Eduardo não respondeu. Apenas inclinou-se para beijá-la. Aline sabia o que ia acontecer naquele momento, já havia acontecido tantas vezes. Por que ceder de novo mesmo sabendo que aquilo não a levaria a nada? Afinal, amava Eduardo como amava as coisas que aconteciam de forma inesperada e complexa. Ele deslizou as mãos pelo corpo dela e apertou o abraço. Não se importava com o gosto de fumaça que restara na boca ou o odor distorcido dos cabelos, xampu e nicotina. Ao invés de enfiar a mão no cós da calça de Eduardo, Aline segurou o rosto do rapaz com as duas mãos e olhou-o de frente. Antes de falar, acariciou-lhe levemente os cabelos da maneira que se amansa um bicho:
- Eu fiz uma promessa por sua causa.
- Sério?
- Aquele dia na praia em que nós dois ficamos sentados na areia, olhando para o mar. Eu prometi que não ficaria com nenhum cara a não ser que ele me desse alguma coisa em troca. Eu estou cansada de me dedicar às pessoas cegamente, como uma santa e não receber nada.
- Foi por isso que você terminou com seu ex?
Aline riu.
- Você é inteligente, menino.
Sacarose estava sentada à porta do quarto. Aline lembrou-se de quando ele contou que o pai havia chegado com o filhote em casa e eles não sabiam qual nome dar. Então Thiago abriu o dicionário em uma página qualquer e escolheu a palavra: Sacarose. Uma doçura, costumavam brincar.
- Preciso ir.
Aline se esgueirou pelo quarto e pegou a bolsa.
- Agora? – Eduardo se aproximou novamente.
- Quero ir ao cinema. Você não quer ir comigo, vou sozinha.
- Putz, vai querer me tirar de casa num domingo que nem esse?
- Não tô insistindo em nada.
Foi caminhando até a porta, Sacarose seguiu-a em mudez, as patinhas batendo no piso de mármore do apartamento.
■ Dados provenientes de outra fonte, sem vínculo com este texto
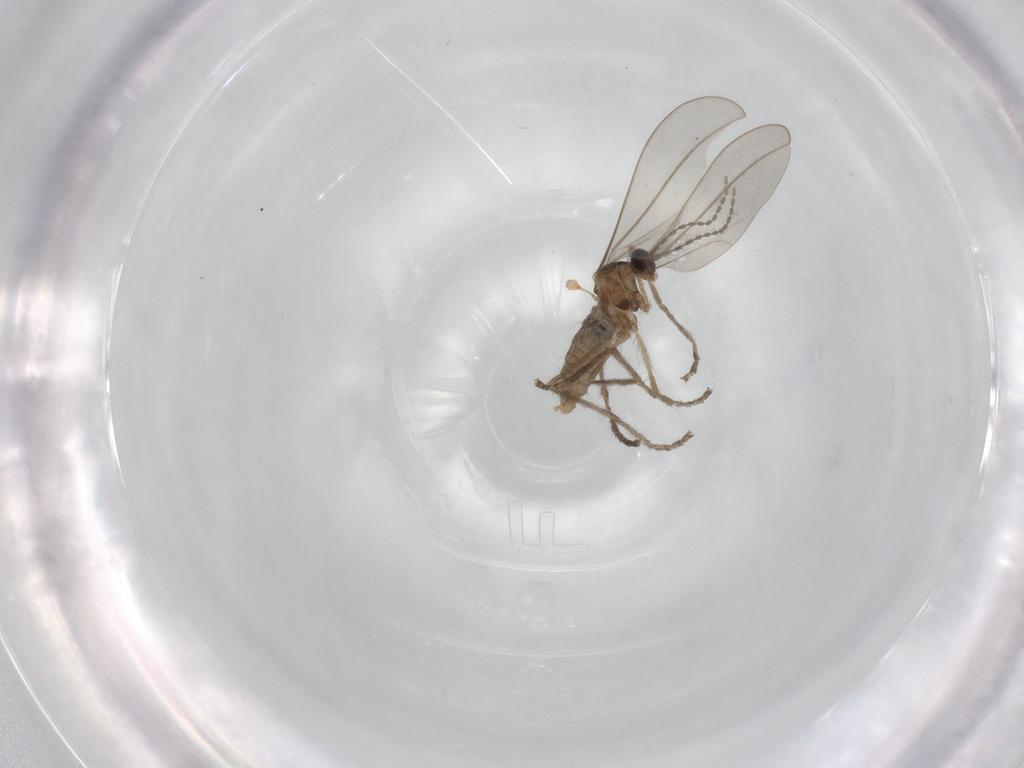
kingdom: Animalia
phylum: Arthropoda
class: Insecta
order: Diptera
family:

Eduardo foi, abriu a porta. Aline olhou-o com um sorriso e ao invés de dar um beijo, apertou-lhe a bochecha:
- Você é a razão pela qual eu odeio todos os domingos.
E se virou para descer as escadas. Aline soube que ele só fechou a porta quando a viu desaparecer. Quando estava na rua, ouviu um assovio alto: ele olhava e acenava da janela. Aline apenas levantou uma das mãos em resposta e continuou andando poucos quarteirões até chegar ao cinema. Ele morava tão perto e nunca se propunha a ir...
Deu uma olhada nos filmes que estavam passando e resolveu ir ao banheiro. Estava apertada desde quando começou a descer as escadas da casa de Eduardo e sentiu que seria humilhante voltar. Calcinha nos joelhos, custou a fazer xixi. Quando foi se enxugar, odiou a maneira úmida que ficava por dentro depois de muito sexo. Lavou as mãos, se olhou no espelho, cabelos desarrumados, bochechas ainda rosadas, escolheu o filme. Imaginou-se anos mais tarde parada numa rua movimentada num dia de semana, fumando seu cigarro com uma lata já morna de coca-cola zero na mão. Veria Eduardo aparecendo, atravessando uma rua. Não iria falar com ele. Estava tudo bem. Comprou pipoca e foi ao cinema.